Après la course, Katie Schide s'est installée à Flagstaff, en Arizona, pour axer sa préparation sur la Western States dont le départ aura lieu samedi matin à 5 heures. L’Américaine connaît bien la course. Elle y a notamment participé l’année dernière, terminant 2e derrière Courtney Dauwalter. Toutes deux ont battu le record d'Ellie Greenwood. 

« Je ne ressens pas le besoin d'impressionner qui que ce soit »

Habituée à la frénésie européenne qui attire les fans le long d'un parcours de 100 miles, tels que l’UTMB, l’Américaine a été surprise par la solitude des États de l'Ouest. « Mis à part quelques petits postes de secours, on ne voit personne pendant des kilomètres » explique-t-elle. « Vous êtes vraiment seul pendant la majeure partie de la course.

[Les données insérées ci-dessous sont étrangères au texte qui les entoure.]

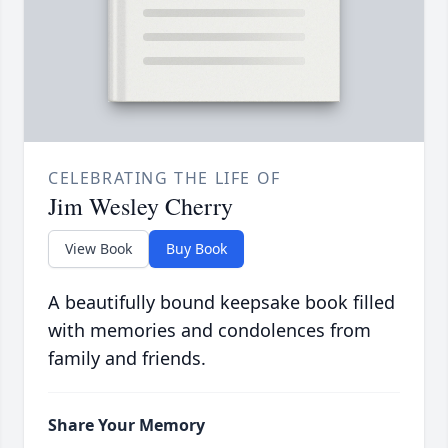
CELEBRATING THE LIFE OF
Jim Wesley Cherry
View Book
Buy Book
A beautifully bound keepsake book filled
with memories and condolences from
family and friends.
Share Your Memory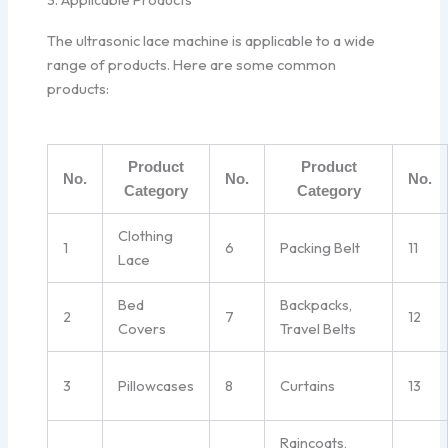
The ultrasonic lace machine is applicable to a wide
range of products. Here are some common
products:
Product
Product
No.
No.
No.
Category
Category
Clothing
1
6
Packing Belt
11
Lace
Bed
Backpacks,
2
7
12
Covers
Travel Belts
3
Pillowcases
8
Curtains
13
Raincoats,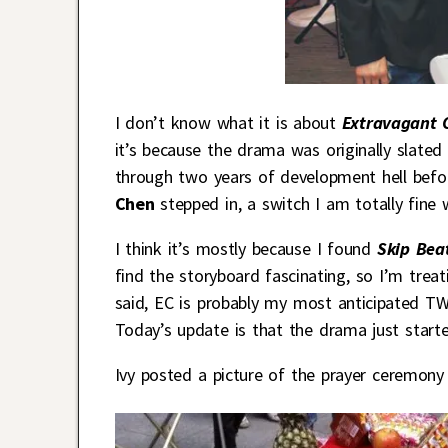
I don’t know what it is about
Extravagant 
it’s because the drama was originally slated
through two years of development hell before
Chen
stepped in, a switch I am totally fine wi
I think it’s mostly because I found
Skip Be
find the storyboard fascinating, so I’m treat
said, EC is probably my most anticipated TW-
Today’s update is that the drama just starte
Ivy posted a picture of the prayer ceremony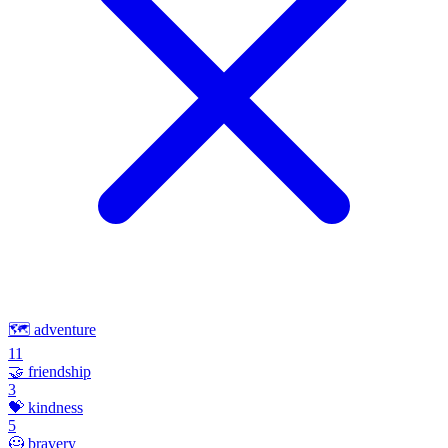
🗺️
adventure
11
🤝
friendship
3
💝
kindness
5
🦸
bravery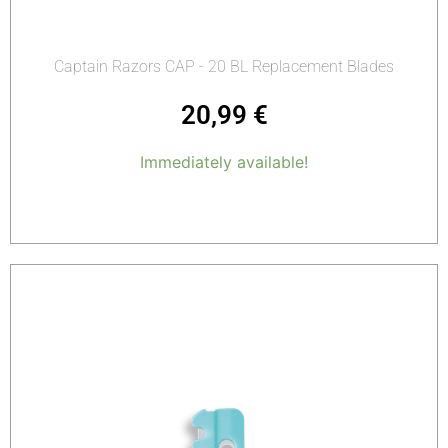
Captain Razors CAP - 20 BL Replacement Blades
20,99
€
Immediately available!
Add to cart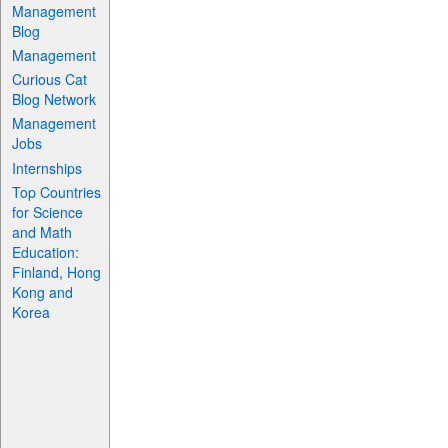
Management
Blog
Management
Curious Cat
Blog Network
Management
Jobs
Internships
Top Countries
for Science
and Math
Education:
Finland, Hong
Kong and
Korea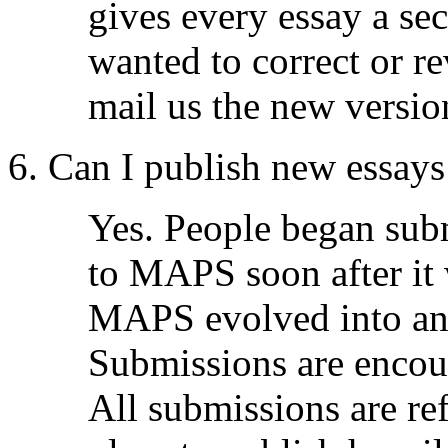
gives every essay a se
wanted to correct or rev
mail us the new versio
6. Can I publish new essa
Yes. People began sub
to MAPS soon after it 
MAPS evolved into an 
Submissions are encour
All submissions are re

C'est différent de l'Europe. Il faut être bien dans sa tête ».

« Je me demande toujours si j’ai eu de la chance l’année dernière [sur la Western States, ndlr] » confie Katie Schide. « C’est pour ça qu’aujourd’hui, je considère que rien n’est acquis ». Certains se demandent toutefois si elle pourrait battre le temps de Dauwalter, mais la traileuse américaine souligne l'énormité du défi. « Affirmer cela serait manquer de respect au record de Courtney… sachant que j’ai fini une heure et 15 minutes derrière elle ! La course de l'année dernière a été marquée par une accumulation de neige persistante, mais sans les températures étouffantes si fréquentes lors de la course. Je ne veux pas me mettre de limites, mais je veux aussi être réaliste » dit-elle. « Si je parviens à faire le même temps que l'année dernière, alors qu'il fera très chaud, ce sera déjà une grande réussite ».

« J'ai envie de bien faire. Alors je fais les meilleurs choix pour moi-même. Et ne ressens pas le besoin d'impressionner qui que ce soit » souligne la traileuse. « L'expérience me donne confiance. Je me pose moins de questions ».